▶ [SUPPLIED RECORDS]
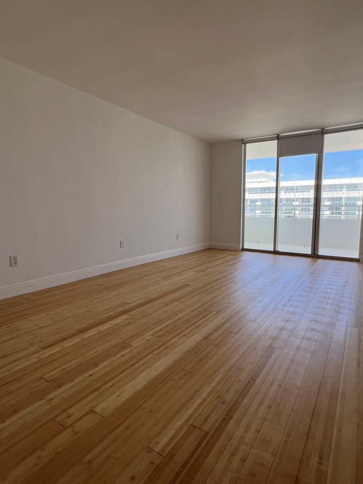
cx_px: 195
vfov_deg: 87.7
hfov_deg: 71.5
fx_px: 252
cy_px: 237
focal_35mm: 18
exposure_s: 1/149
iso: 32
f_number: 1.8
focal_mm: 1.57
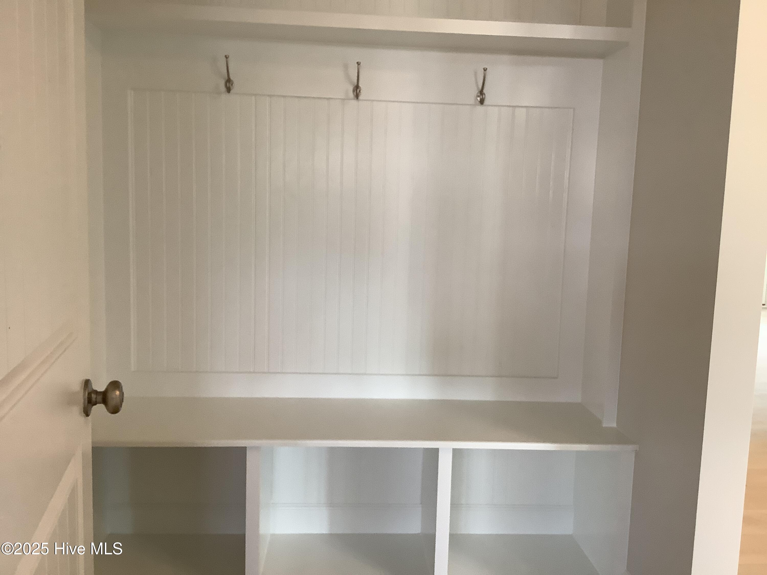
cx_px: 384
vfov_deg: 45.4
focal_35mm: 31
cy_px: 288
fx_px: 687
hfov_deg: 58.4
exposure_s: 1/50
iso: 125
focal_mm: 3.3
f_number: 2.4
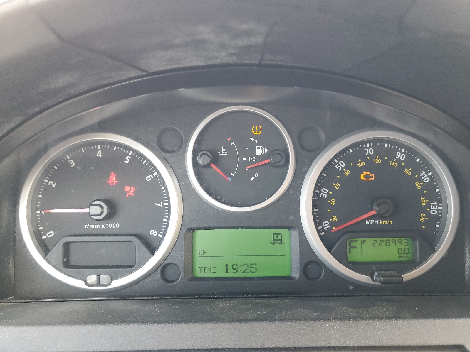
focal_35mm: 26
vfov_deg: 53.1
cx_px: 235
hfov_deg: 67.3
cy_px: 176
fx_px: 353
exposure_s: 1/60.2
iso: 78
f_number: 1.5
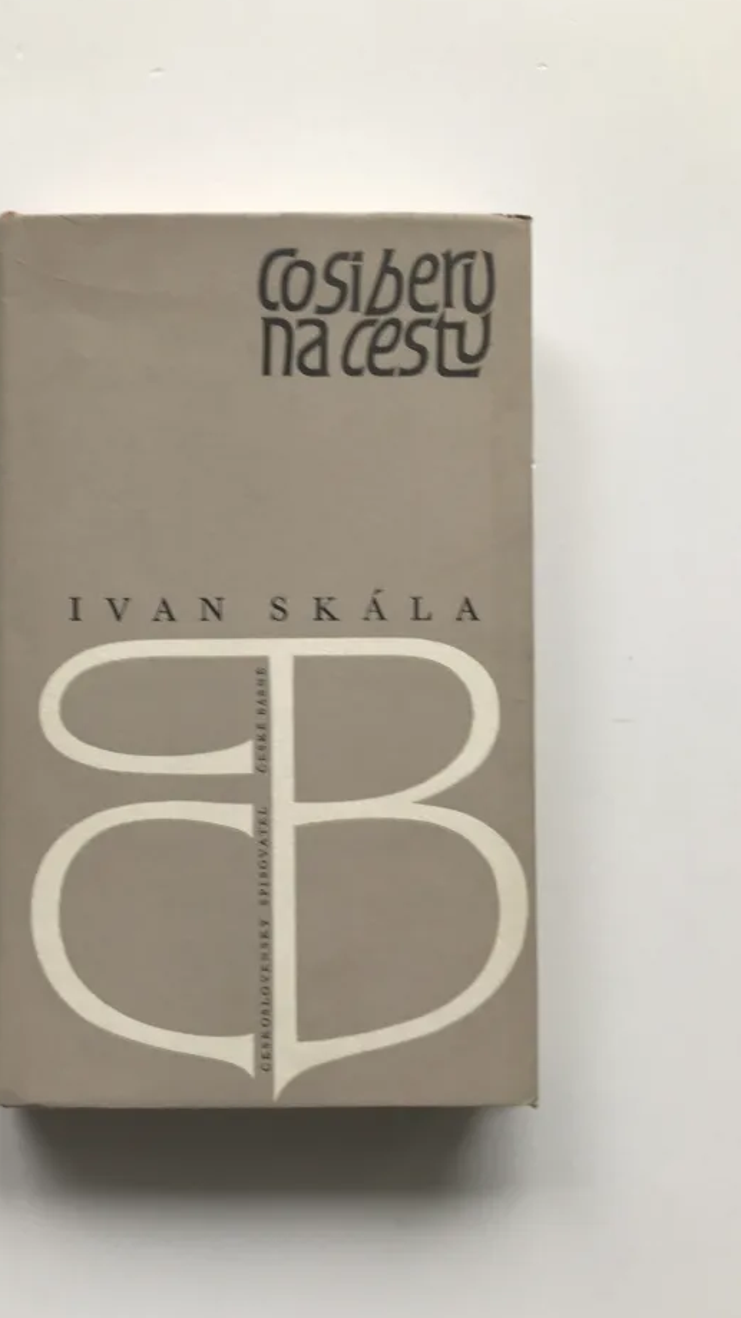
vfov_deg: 58.0
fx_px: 1188
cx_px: 226
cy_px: 690
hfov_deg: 34.2
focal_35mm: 34
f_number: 1.8
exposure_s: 1/50
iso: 32
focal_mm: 3.99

▶ [EXERCISE DETAILS]
Write out word for word every line from the one containing "hfov_deg: 34.2" through the last line of the data, and no other line.

▶ [WORKED SOLUTION]
hfov_deg: 34.2
focal_35mm: 34
f_number: 1.8
exposure_s: 1/50
iso: 32
focal_mm: 3.99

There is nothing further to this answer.